Así que no, no quiero abrir redes sociales para toparme con un desfile interminable de clones textuales. No quiero leer frases hechas que parecen salidas de un manual de autoayuda en serie. No quiero la homogeneidad del “contenido” por encima de la expresión. Y sobre todo, no quiero fingir que esos textos me representan. Porque si quisiera leer a ChatGPT, ya lo habría hecho en su propio espacio. Lo que quiero leer aquí es a ti, con tus defectos, tus obsesiones, tus palabras mal elegidas y tus frases interminables. Porque ahí está la diferencia: cuando escribes tú, aunque lo hagas mal, aunque lo hagas pesado, aunque lo hagas confuso, hay vida. Cuando escribe la máquina, solo hay vacío.
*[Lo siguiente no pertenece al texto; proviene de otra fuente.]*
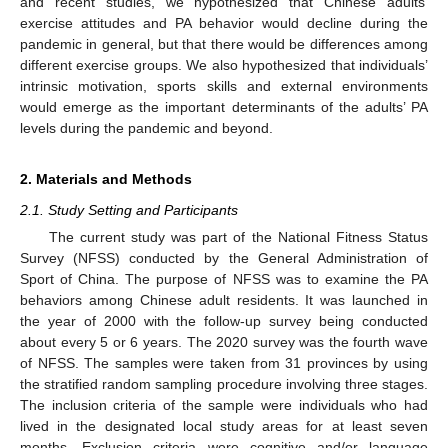
and recent studies, we hypothesized that Chinese adults’
exercise attitudes and PA behavior would decline during the
pandemic in general, but that there would be differences among
different exercise groups. We also hypothesized that individuals’
intrinsic motivation, sports skills and external environments
would emerge as the important determinants of the adults’ PA
levels during the pandemic and beyond.
2. Materials and Methods
2.1. Study Setting and Participants
The current study was part of the National Fitness Status
Survey (NFSS) conducted by the General Administration of
Sport of China. The purpose of NFSS was to examine the PA
behaviors among Chinese adult residents. It was launched in
the year of 2000 with the follow-up survey being conducted
about every 5 or 6 years. The 2020 survey was the fourth wave
of NFSS. The samples were taken from 31 provinces by using
the stratified random sampling procedure involving three stages.
The inclusion criteria of the sample were individuals who had
lived in the designated local study areas for at least seven
months. Exclusion criteria were cognitive and/or language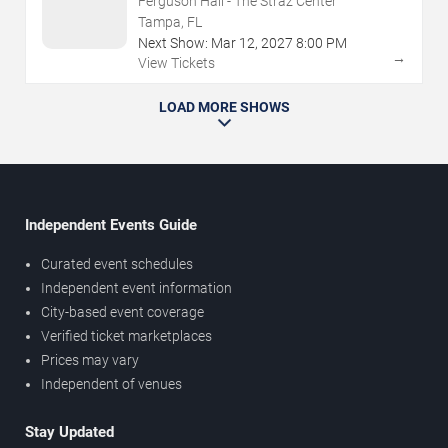
Ferguson Hall - The Straz Center
Tampa, FL
Next Show:
Mar
12
,
2027
8:00 PM
→
View Tickets
LOAD MORE SHOWS
Independent Events Guide
Curated event schedules
Independent event information
City-based event coverage
Verified ticket marketplaces
Prices may vary
Independent of venues
Stay Updated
Por eso, después de todo este ladrillo soporífero, la conclusión es sencilla, repetitiva y necesaria: si quiero leer a la IA, voy a su página. Aquí, en cambio, vengo a leer a las personas. Y mientras las personas sigan existiendo, mientras haya alguien dispuesto a escribir con su propia voz, aunque sea para cansar, aunque sea para aburrir, aunque sea para irritar, seguirá habiendo un espacio humano que ninguna máquina podrá reemplazar.